Outro ponto de preocupação tem relação com questões mais abrangentes relacionadas à mobilidade urbana no Rio de Janeiro. O ex-presidente da CCR Mobilidade, Luís Valença aponta, por exemplo, que é preciso ainda desenvolver um plano efetivo de mobilidade que evite a competição entre os modais e preveja de forma clara a questão tarifária. “Infelizmente, o sistema hoje não privilegia o passageiro. Para o projeto, é muito importante que essa discussão avance”, diz o consultor.

É o que diz também o presidente da ANPTrilhos, Joubert Flores. Para ele, além dos estudos preliminares para determinar quais seriam as melhores opções para a mobilidade nessas duas regiões, ele afirma que é preciso organizar a casa. “Tome o projeto do VLT Carioca. Ele é um sucesso. Repaginou o Centro, qualificou aquele ambiente e conseguiu implementar um sistema de cobrança sem catracas, que ninguém achava que ia funcionar, mas que deu certo. Mas a organização das linhas existentes de ônibus que circulam na região nunca aconteceu. Os ônibus circulam vazios, pois um compete com o outro e nada se integra. E podemos dizer o mesmo do BRT. Você não constrói um sistema mais denso onde você já tem um sistema, para que um fique competindo com o outro. Tem que organizar isso”, ressalta Flores.

Ele defende ainda que a prefeitura e o governo do estado sentem à mesa para discutir as melhores opções tanto para o trecho da Zona Sul quanto para o projeto que prevê a substituição do BRT pelo VLT. “Eu não tenho dúvidas que investir na transformação da TransOeste e da Trans- Carioca em VLT pode fazer sentido, pois vai qualificar o transporte. Mas acho fundamental que, já que não existe uma autoridade metropolitana, o município e o estado deveriam discutir esse tema com mais proximidade”, afirma. Para ele, se houvesse, por exemplo, a menor possibilidade de estender o metrô do Jardim Oceânico até a Alvorada (terminal do BRT, na Barra da Tijuca) e, só a partir dali implementar a linha de VLT, talvez um esforço conjunto nesse sentido valesse a pena.

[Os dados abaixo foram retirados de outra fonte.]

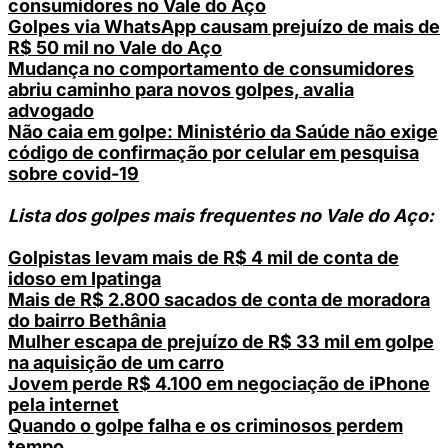
consumidores no Vale do Aço
Golpes via WhatsApp causam prejuízo de mais de
R$ 50 mil no Vale do Aço
Mudança no comportamento de consumidores
abriu caminho para novos golpes, avalia
advogado
Não caia em golpe: Ministério da Saúde não exige
código de confirmação por celular em pesquisa
sobre covid-19
Lista dos golpes mais frequentes no Vale do Aço:
Golpistas levam mais de R$ 4 mil de conta de
idoso em Ipatinga
Mais de R$ 2.800 sacados de conta de moradora
do bairro Bethânia
Mulher escapa de prejuízo de R$ 33 mil em golpe
na aquisição de um carro
Jovem perde R$ 4.100 em negociação de iPhone
pela internet
Quando o golpe falha e os criminosos perdem
tempo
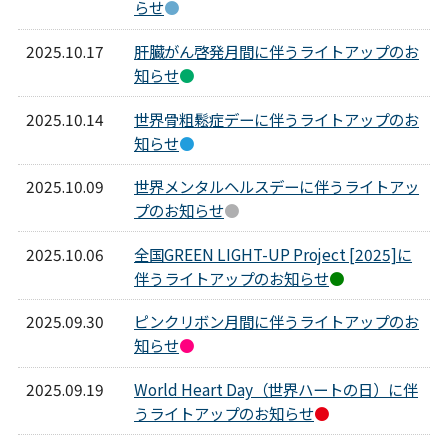
らせ
●
2025.10.17
肝臓がん啓発月間に伴うライトアップのお
知らせ
●
2025.10.14
世界骨粗鬆症デーに伴うライトアップのお
知らせ
●
2025.10.09
世界メンタルヘルスデーに伴うライトアッ
プのお知らせ
●
2025.10.06
全国GREEN LIGHT-UP Project [2025]に
伴うライトアップのお知らせ
●
2025.09.30
ピンクリボン月間に伴うライトアップのお
知らせ
●
2025.09.19
World Heart Day（世界ハートの日）に伴
うライトアップのお知らせ
●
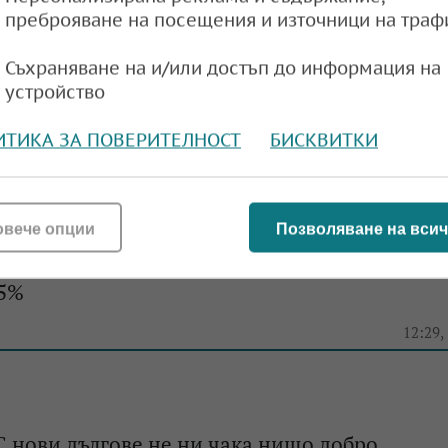
преброяване на посещения и източници на траф
Съхраняване на и/или достъп до информация на
Дълговото финансиране за България става вс
устройство
ИТИКА ЗА ПОВЕРИТЕЛНОСТ
БИСКВИТКИ
e
15:18,
овече опции
Позволяване на всич
 180,55 млн. лева при изключително неизгод
65%
e
12:29,
С нови дългове не ни чака нищо добро,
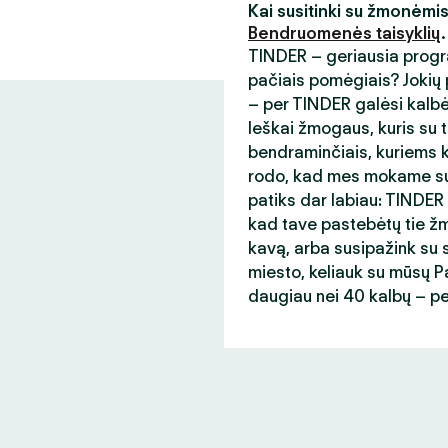
Kai susitinki su žmonėmi
Bendruomenės taisyklių
.
TINDER – geriausia progr
pačiais pomėgiais? Jokių p
– per TINDER galėsi kalb
Ieškai žmogaus, kuris su t
bendraminčiais, kuriems ka
rodo, kad mes mokame sup
patiks dar labiau: TINDER
kad tave pastebėtų tie žmo
kavą, arba susipažink su s
miesto, keliauk su mūsų Paso
daugiau nei 40 kalbų – p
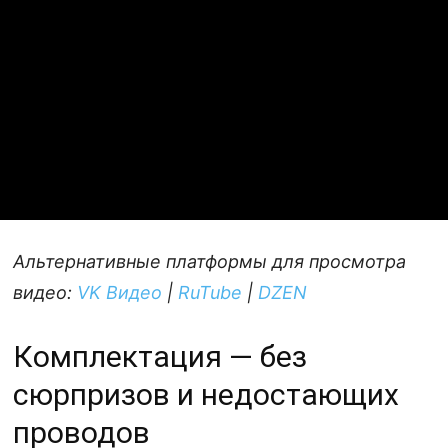
Альтернативные платформы для просмотра
видео:
VK Видео
|
RuTube
|
DZEN
Комплектация — без
сюрпризов и недостающих
проводов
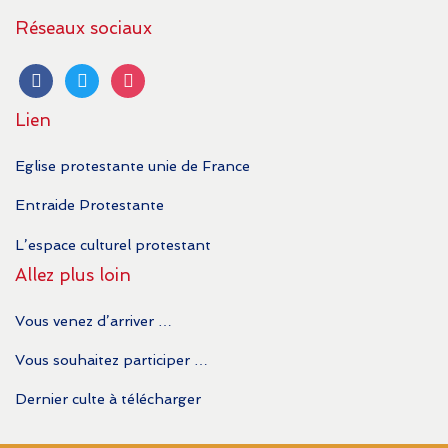
Réseaux sociaux
facebook
twitter
instagram
Lien
Eglise protestante unie de France
Entraide Protestante
L’espace culturel protestant
Allez plus loin
Vous venez d’arriver …
Vous souhaitez participer …
Dernier culte à télécharger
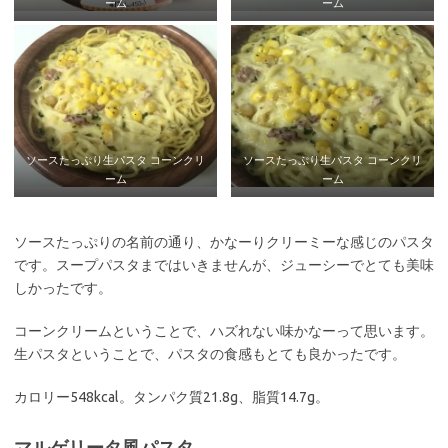
ーム
ーム
ソースたっぷり生パスタ コーンクリ
ソースたっぷり生パスタ コーンクリ
ーム
ーム
ソースたっぷりの名前の通り、かなーりクリーミーな感じのパスタ
です。スープパスタまではいきませんが、ジューシーでとても美味
しかったです。
コーンクリームということで、ハズれない味かなーって思います。
生パスタということで、パスタの食感もとても良かったです。
カロリー548kcal。タンパク質21.8g、脂質14.7g。
マルゲリータ風パスタ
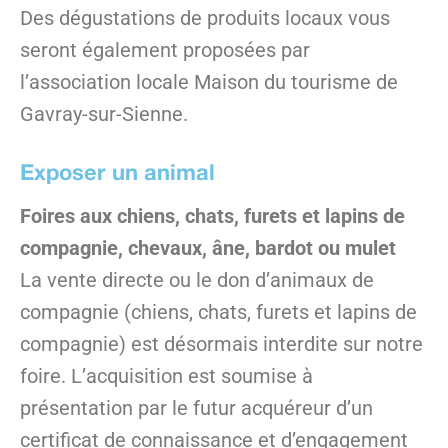
Des dégustations de produits locaux vous
seront également proposées par
l’association locale Maison du tourisme de
Gavray-sur-Sienne.
Exposer un animal
Foires aux chiens, chats, furets et lapins de
compagnie, chevaux, âne, bardot ou mulet
La vente directe ou le don d’animaux de
compagnie (chiens, chats, furets et lapins de
compagnie) est désormais interdite sur notre
foire. L’acquisition est soumise à
présentation par le futur acquéreur d’un
certificat de connaissance et d’engagement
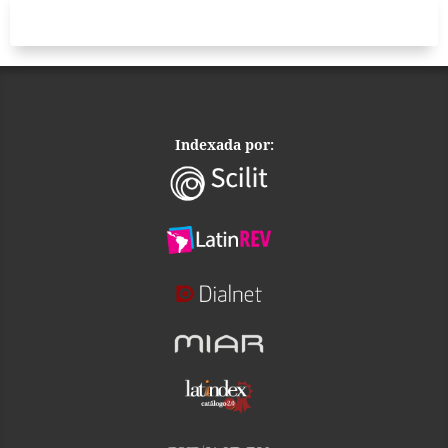
Indexada por:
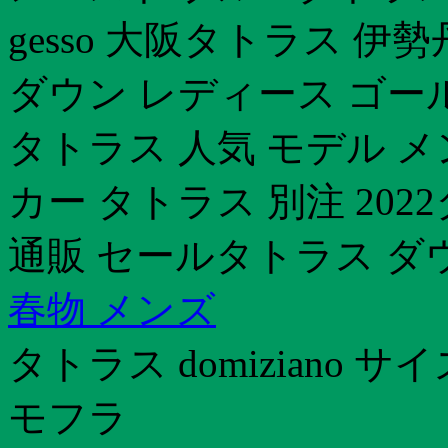
gesso 大阪タトラス 
ダウン レディース ゴー
タトラス 人気 モデル 
カー タトラス 別注 20
通販 セールタトラス ダ
春物 メンズ
タトラス domiziano
モフラ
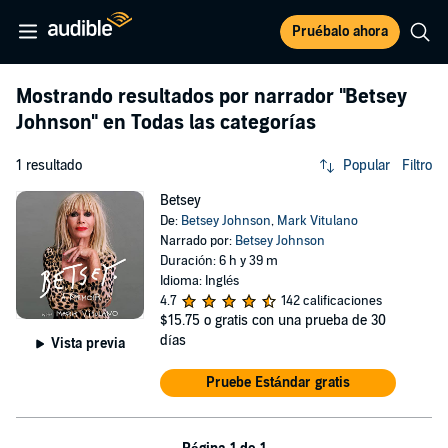
Pruébalo ahora
Mostrando resultados por narrador
"Betsey
Johnson"
en Todas las categorías
1 resultado
Popular
Filtro
Betsey
De:
Betsey Johnson
,
Mark Vitulano
Narrado por:
Betsey Johnson
Duración: 6 h y 39 m
Idioma: Inglés
4.7
142 calificaciones
$15.75
o gratis con una prueba de 30
días
Vista previa
Pruebe Estándar gratis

Para o trecho que ligará a Gávea e Botafogo, ele levanta questionamentos mais incisivos. “O projeto que está travado de expansão do metrô até a Gávea é real, e tem uma capacidade maior que a do VLT. “É preciso discutir isso com o estado, ou se associar a ele na tentativa de evoluir o projeto que está parado faz muito mais sentido. Sem contar no enorme desafio de desenvolver um projeto que integre o VLT em uma região densa como os bairros de Botafogo e Jardim Botânico. Acho que está faltando mais detalhes para ver se isso é viável,” avalia Flores.